Let me first tell you about myself; I am a 2003 graduate and am currently in graduate school at the University of Illinois, Urbana-Champaign. My position on the board is a two-year appointment as the recent graduate regent. My role as recent graduates role on the board is twofold: I am part of the decision-making process, and I help ensure that fellow board members are able to relate to todays St. Olaf campus.
The recent graduate regent takes on this role both as an Ole who recently left campus and as someone who has had a few years off the Hill, either at another institution or in the workplace. Thus, we have experiences with which to compare our undergraduate years and we are more removed from some of the emotion attached to making decisions which affect our beloved college.
The recent graduate regent, along with the Board of Regents Student Committee (BORSC), offers that unique voice that Bergeland described as a valuable tool to bridge the Board and students. The recent graduate regent certainly cannot represent each recent grad or current student: Regents hear myriad voices and try our best to bring these forward, balancing them with reality, current student needs, and what is in the best long-term interest of the College.
Now, let me tell you briefly about my fellow regents so that you may better understand why they return to their spouses, childrens soccer games and businesses after meeting at St. Olaf. They are selflessly volunteering their time for you, the students, and they are grateful when students introduce themselves at on-campus meetings. They embody the servant-leadership ideal that is often discussed at St. Olaf.
Your regents are St. Olaf alums, past and current parents and friends of the college. They are teachers, current and retired pastors, ELCA bishops, renowned theologians, physicians, small businesses owners, entrepreneurs, current and retired business executives and corporate attorneys.

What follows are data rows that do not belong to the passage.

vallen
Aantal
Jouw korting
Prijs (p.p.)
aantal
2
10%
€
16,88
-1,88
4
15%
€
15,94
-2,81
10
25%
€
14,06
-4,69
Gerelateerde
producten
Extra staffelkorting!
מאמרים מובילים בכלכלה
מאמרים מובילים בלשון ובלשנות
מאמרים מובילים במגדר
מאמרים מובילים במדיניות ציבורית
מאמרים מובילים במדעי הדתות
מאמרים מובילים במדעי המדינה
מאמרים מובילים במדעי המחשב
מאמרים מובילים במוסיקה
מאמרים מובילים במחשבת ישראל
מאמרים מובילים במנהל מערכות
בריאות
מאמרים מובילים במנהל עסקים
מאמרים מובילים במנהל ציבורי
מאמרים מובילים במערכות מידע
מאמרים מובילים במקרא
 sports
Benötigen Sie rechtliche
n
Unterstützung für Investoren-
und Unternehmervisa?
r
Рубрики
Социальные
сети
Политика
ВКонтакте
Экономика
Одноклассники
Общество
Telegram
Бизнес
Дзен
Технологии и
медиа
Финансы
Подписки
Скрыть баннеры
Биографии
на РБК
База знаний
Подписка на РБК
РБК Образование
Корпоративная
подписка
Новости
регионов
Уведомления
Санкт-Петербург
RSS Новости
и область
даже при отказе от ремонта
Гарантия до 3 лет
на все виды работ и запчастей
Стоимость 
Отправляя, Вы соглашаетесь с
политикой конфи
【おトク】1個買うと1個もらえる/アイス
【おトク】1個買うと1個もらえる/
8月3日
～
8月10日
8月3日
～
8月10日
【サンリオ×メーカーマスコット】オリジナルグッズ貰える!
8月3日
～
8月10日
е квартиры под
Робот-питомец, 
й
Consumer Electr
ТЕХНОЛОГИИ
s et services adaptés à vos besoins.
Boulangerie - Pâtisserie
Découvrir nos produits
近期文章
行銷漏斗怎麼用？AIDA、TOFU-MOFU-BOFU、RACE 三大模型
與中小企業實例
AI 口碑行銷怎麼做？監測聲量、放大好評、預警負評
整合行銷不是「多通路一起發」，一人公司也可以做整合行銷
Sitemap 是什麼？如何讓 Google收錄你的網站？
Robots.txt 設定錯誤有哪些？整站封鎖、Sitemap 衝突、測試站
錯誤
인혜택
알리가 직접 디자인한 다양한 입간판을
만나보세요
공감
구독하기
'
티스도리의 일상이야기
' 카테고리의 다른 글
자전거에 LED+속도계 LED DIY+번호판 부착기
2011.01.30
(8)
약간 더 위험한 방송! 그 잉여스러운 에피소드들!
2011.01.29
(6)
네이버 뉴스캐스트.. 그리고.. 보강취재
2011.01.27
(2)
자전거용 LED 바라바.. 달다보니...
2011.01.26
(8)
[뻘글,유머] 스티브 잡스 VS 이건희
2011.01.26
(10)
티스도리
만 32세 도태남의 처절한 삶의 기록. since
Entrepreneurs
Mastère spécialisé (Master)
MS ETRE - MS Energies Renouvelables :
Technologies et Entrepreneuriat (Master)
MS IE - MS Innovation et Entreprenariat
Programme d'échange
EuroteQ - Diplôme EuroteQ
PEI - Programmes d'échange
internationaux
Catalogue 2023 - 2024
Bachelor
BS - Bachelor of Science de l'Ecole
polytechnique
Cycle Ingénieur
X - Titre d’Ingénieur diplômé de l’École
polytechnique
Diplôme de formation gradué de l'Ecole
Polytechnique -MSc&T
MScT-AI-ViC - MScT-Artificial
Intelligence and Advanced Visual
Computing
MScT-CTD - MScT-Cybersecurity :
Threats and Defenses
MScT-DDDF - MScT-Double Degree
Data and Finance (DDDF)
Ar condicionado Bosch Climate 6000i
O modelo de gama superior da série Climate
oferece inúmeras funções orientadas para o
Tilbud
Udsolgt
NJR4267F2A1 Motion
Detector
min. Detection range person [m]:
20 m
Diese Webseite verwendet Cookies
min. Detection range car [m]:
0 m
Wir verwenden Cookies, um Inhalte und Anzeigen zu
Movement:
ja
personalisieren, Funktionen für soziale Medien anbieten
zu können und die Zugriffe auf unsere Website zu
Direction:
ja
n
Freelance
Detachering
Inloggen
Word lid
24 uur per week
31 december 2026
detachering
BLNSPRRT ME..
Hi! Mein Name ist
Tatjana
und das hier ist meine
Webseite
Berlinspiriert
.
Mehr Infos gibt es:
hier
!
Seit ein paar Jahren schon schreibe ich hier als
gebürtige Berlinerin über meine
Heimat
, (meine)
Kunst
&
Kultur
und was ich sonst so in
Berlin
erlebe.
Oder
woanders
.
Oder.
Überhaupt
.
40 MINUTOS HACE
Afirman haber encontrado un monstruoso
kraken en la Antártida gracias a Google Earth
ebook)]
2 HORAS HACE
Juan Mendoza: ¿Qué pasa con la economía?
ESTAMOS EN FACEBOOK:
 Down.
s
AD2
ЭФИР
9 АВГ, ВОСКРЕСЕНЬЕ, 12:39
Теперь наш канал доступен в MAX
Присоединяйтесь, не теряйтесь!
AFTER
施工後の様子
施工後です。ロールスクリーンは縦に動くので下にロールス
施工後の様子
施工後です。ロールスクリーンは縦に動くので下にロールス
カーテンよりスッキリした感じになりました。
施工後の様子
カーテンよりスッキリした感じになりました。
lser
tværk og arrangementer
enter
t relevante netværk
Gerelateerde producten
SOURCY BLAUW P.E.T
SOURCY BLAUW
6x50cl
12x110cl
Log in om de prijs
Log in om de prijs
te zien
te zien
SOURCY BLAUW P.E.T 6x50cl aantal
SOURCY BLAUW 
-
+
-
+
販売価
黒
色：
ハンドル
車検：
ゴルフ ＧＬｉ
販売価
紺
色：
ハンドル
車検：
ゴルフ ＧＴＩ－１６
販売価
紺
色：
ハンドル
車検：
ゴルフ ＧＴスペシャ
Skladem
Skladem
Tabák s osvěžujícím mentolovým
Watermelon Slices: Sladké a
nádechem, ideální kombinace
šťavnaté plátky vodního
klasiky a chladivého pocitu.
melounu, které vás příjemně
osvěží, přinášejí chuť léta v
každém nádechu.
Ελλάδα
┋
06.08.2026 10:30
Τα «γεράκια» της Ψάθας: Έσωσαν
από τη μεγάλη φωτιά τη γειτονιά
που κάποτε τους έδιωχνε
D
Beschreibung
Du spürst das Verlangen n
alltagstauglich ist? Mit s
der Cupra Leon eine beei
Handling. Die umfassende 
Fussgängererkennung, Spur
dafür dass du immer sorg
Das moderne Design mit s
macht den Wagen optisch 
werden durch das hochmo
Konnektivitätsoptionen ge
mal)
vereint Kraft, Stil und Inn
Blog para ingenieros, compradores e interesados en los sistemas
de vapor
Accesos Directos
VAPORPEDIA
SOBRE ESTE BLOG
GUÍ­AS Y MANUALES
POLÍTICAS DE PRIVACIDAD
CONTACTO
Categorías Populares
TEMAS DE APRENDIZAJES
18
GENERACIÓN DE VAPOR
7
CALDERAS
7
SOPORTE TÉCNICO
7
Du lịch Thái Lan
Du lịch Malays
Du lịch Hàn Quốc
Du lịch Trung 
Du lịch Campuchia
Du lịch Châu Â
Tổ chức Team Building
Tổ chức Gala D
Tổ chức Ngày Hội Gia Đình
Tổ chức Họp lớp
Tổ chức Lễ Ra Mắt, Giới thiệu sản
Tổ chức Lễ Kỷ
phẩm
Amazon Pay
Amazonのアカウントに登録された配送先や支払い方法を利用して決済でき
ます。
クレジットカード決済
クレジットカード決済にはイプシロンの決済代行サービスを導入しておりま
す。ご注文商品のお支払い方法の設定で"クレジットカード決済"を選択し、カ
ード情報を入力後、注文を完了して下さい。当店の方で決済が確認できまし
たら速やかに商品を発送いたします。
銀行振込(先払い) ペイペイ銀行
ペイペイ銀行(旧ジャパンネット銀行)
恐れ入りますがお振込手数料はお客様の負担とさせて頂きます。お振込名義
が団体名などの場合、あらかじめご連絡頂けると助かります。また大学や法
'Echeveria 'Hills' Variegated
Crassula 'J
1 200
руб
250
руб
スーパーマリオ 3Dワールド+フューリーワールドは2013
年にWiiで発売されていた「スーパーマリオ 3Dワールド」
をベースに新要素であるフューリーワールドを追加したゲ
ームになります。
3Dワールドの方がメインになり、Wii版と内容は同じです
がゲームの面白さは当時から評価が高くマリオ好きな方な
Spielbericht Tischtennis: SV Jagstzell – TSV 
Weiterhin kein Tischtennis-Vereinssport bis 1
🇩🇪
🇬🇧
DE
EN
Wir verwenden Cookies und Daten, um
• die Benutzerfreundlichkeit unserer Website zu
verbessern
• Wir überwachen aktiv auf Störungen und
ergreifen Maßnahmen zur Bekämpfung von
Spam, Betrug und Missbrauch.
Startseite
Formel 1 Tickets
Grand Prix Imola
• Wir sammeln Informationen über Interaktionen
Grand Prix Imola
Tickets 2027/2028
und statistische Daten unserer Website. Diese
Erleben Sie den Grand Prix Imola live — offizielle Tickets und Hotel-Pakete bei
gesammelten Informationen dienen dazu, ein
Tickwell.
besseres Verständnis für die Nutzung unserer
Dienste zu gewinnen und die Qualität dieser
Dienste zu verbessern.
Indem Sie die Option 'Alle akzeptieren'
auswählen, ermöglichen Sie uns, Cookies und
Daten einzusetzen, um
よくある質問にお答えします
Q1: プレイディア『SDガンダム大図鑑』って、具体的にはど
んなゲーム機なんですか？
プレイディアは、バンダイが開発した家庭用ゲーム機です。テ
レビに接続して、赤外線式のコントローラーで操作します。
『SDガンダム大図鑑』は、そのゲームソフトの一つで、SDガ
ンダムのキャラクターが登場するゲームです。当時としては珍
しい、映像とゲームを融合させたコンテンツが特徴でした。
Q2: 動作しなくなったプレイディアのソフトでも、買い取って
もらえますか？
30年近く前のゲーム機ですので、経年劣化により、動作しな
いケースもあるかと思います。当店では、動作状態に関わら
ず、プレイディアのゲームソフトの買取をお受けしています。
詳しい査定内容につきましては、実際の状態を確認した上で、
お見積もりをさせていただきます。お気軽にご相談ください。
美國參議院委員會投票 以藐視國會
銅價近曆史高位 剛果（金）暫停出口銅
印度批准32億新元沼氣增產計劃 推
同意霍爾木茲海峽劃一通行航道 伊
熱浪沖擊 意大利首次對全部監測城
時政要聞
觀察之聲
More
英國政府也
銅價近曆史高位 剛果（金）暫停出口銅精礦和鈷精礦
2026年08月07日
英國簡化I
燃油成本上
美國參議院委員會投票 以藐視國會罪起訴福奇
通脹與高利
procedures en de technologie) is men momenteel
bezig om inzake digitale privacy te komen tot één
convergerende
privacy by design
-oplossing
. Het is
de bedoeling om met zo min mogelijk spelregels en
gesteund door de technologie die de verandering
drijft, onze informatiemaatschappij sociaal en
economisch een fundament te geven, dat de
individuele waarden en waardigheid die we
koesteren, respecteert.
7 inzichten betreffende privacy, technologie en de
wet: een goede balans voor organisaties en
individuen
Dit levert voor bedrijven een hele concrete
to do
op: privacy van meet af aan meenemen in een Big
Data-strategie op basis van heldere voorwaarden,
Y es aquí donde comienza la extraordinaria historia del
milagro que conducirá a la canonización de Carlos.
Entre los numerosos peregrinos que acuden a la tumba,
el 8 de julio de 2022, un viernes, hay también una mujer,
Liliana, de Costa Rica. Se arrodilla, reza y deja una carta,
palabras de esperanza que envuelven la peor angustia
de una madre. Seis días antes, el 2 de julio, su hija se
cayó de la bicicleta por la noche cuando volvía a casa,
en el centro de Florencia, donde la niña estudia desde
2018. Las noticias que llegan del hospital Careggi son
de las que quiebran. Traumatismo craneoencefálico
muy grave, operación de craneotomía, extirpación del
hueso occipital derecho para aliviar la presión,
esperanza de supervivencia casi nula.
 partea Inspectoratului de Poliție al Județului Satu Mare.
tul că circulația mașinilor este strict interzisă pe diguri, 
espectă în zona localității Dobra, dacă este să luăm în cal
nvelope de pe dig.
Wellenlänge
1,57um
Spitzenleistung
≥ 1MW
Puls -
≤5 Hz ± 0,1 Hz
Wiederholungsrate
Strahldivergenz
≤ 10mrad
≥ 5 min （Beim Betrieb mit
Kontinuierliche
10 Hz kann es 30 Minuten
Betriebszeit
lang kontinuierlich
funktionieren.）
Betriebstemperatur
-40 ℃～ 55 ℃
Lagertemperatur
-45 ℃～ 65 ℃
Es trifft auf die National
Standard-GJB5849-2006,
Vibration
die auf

Each brings a different set of strengths, a different thought process, a different faith background, and a different set of experiences with which they relate to the College they serve. To be sure, every voice is different, but they are as passionate about the College as you and I.
The Board of Regents is not so much conceptually separated from the student body, but rather has a diverse set of experiences with which to serve the College. This becomes more a case of maturity and experience making decisions, and less a case of the oft-used mantra that the Board of Regents is those old people who keep St. Olaf a dry campus.
We attempt to balance a need for confidentiality with a desire to keep constituents informed, and we are supported by an incredible group of college administrators, faculty, staff and an alumni and student observer. They help us make tough, yet informed and well thought-out decisions.
It is time to trust that the process, system and motives are pure and genuine and that we never make decisions without considering and balancing at least three things: reality, current student needs and what is in the best long-term interest of the College.
The College is greater than any one individual greater than each student, alum, staff member, faculty member, administrator, or regent. Our goals are united: to maintain the traditions and values of the college in todays changing world, to increase the value of the St. Olaf degree, and to ensure that our childrens children have a college on a hill to call home. Rest assured that the Board of Regents has no greater goal than to ensure that our voice may always have a hilltop from which to ring.
Daniel B. Grossman 03 is the recent graduate Regent.